■ Problem description:
Scan the records below for the line with "thumb mcp: (150, 193)" and the line with "pinky tip: (68, 146)", and retype that range exactly, both ends included, pictures excepted.
══════
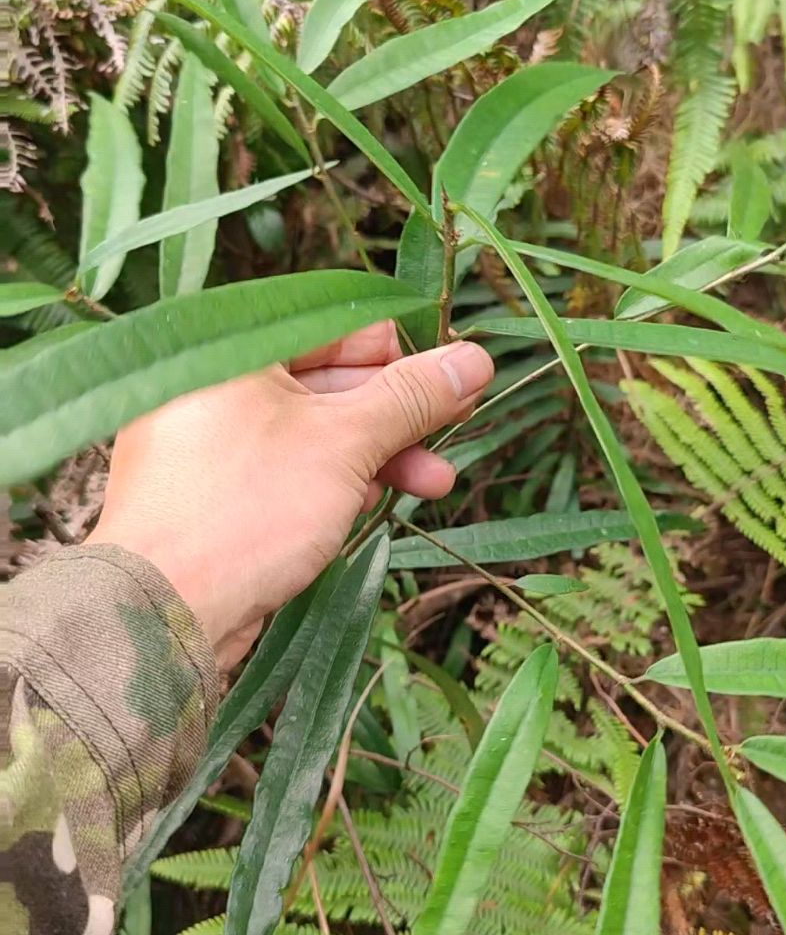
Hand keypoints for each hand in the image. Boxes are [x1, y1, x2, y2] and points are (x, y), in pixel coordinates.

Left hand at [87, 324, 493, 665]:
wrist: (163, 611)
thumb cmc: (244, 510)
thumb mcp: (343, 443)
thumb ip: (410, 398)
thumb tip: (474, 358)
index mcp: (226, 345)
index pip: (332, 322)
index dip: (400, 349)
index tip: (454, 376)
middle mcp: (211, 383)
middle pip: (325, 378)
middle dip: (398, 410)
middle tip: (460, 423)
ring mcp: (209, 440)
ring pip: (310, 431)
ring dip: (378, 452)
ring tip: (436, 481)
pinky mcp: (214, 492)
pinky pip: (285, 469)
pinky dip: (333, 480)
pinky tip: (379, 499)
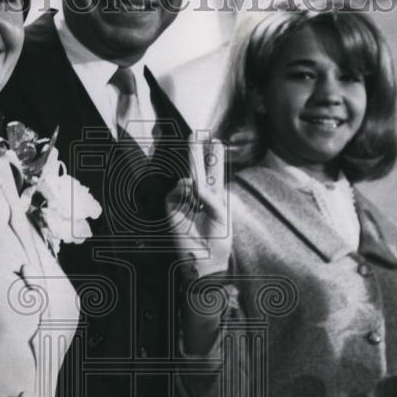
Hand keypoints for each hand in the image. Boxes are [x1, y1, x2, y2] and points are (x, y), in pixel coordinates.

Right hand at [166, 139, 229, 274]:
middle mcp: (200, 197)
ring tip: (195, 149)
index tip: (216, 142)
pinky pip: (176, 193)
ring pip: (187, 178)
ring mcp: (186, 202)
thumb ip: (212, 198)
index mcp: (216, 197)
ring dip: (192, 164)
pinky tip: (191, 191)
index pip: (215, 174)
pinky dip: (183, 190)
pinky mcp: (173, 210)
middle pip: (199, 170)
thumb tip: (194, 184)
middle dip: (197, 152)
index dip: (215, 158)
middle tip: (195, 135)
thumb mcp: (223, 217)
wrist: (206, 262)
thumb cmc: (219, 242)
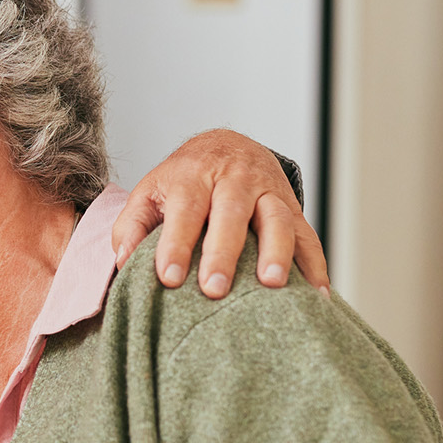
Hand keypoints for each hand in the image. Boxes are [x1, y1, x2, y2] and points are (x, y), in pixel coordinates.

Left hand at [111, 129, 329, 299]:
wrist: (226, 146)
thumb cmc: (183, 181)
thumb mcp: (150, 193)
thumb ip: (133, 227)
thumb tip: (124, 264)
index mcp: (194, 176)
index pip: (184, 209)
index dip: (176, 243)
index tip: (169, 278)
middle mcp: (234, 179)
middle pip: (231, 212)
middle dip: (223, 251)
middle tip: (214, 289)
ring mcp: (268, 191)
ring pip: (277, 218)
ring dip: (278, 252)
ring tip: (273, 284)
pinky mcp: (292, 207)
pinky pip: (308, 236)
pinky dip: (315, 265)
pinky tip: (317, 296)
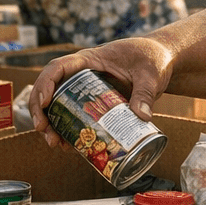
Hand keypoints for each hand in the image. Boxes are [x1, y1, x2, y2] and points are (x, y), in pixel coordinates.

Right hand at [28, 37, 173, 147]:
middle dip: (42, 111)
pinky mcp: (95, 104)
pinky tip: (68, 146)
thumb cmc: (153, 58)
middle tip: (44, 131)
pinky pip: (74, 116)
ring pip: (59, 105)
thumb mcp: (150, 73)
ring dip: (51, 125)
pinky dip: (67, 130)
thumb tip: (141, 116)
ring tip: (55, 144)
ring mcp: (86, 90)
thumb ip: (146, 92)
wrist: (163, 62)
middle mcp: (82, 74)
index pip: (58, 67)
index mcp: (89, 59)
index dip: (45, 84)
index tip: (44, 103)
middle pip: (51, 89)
══════
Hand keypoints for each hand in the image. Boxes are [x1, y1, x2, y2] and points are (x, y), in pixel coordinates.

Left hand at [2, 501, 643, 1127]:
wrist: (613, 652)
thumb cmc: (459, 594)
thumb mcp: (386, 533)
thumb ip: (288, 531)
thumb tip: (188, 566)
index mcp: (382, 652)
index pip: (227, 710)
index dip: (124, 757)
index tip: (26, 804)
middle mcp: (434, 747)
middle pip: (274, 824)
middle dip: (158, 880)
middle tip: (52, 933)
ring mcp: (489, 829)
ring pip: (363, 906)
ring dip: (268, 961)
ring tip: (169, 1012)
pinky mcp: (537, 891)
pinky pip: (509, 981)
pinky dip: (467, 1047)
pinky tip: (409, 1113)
══════
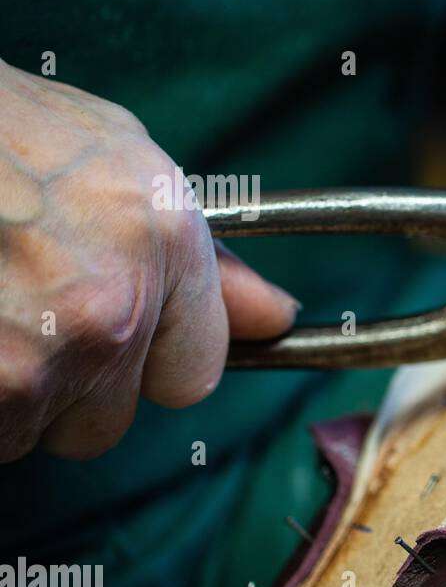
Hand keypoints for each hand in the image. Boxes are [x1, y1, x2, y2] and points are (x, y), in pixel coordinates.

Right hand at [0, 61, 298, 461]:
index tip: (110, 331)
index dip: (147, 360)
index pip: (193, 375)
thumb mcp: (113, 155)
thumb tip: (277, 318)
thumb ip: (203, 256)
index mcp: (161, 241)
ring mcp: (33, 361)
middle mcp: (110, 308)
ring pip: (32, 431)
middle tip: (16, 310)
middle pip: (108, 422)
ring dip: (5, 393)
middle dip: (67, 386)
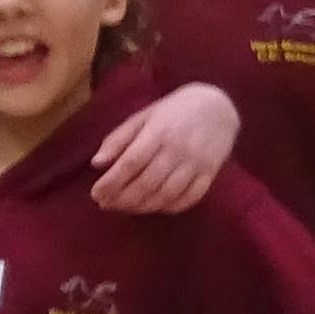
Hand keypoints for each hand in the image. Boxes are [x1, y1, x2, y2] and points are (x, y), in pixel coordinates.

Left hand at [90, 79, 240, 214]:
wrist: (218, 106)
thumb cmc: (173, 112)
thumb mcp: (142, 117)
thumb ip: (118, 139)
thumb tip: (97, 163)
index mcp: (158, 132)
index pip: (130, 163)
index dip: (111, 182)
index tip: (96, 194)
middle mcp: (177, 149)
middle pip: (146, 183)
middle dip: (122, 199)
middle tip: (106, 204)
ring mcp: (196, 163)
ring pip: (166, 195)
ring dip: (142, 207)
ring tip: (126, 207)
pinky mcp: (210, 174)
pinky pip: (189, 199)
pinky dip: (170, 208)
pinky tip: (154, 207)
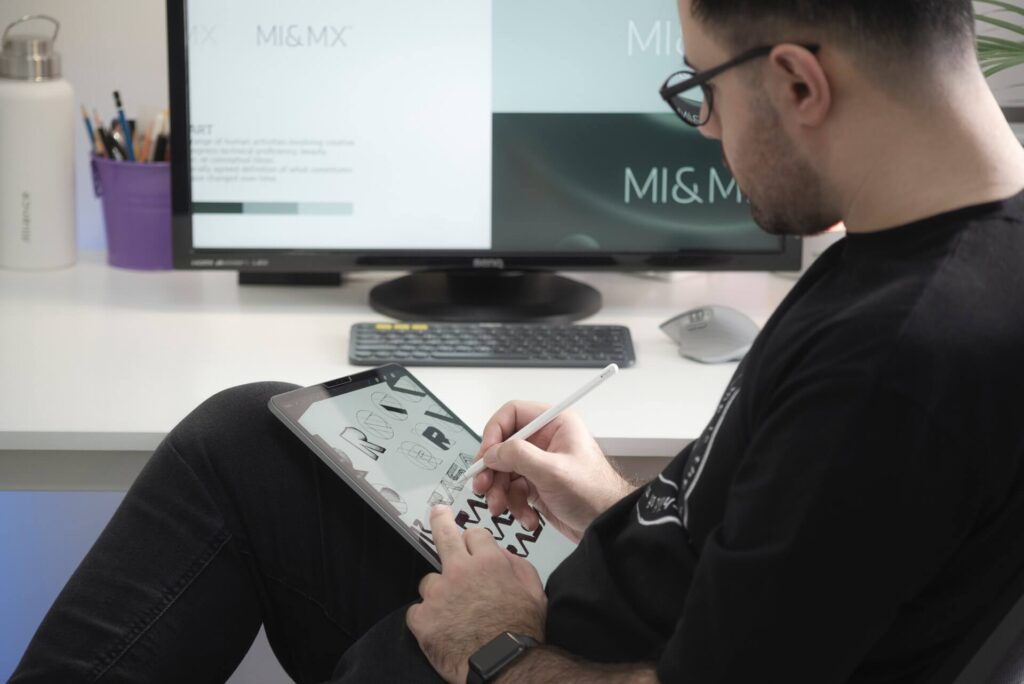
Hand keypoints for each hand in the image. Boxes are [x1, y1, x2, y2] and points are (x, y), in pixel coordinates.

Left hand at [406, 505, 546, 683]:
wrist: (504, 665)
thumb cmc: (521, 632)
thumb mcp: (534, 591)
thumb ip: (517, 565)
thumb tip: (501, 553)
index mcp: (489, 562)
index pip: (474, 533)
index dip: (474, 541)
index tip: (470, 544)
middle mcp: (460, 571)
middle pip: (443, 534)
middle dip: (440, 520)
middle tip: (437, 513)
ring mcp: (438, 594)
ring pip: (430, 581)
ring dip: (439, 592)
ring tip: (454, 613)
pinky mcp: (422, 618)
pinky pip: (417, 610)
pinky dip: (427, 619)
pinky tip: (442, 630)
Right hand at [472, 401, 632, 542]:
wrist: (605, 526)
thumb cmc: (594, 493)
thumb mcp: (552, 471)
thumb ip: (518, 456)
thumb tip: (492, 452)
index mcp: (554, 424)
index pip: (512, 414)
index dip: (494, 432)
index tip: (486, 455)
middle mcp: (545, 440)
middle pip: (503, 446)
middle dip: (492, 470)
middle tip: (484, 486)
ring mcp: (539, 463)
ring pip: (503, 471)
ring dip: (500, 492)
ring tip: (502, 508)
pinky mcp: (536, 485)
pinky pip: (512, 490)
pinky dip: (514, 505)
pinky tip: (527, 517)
══════
■ Exercise solution:
thumb mcp: (150, 193)
thumb ip: (133, 227)
thumb tip: (124, 264)
index mcp: (194, 176)
index pip: (184, 209)
index dip: (176, 243)
index tip: (169, 278)
middle mcp: (234, 179)
middle pip: (231, 212)
middle dip: (223, 251)
middle tip: (214, 289)
ring mcp: (268, 191)
ring pip: (277, 218)
ring dip: (278, 252)
ring tip: (273, 284)
pinky mcp: (292, 207)
pinky pip: (308, 236)
pinky dip: (315, 265)
pinky tip: (317, 296)
Hand keypoints for each hand in the image. Boxes are [x1, y1, x2, y2] and points are (x, y), in pixel coordinates.

Right hand at [28, 37, 173, 147]:
middle dip: (42, 111)
pinky mcp: (95, 104)
pinky tip: (68, 146)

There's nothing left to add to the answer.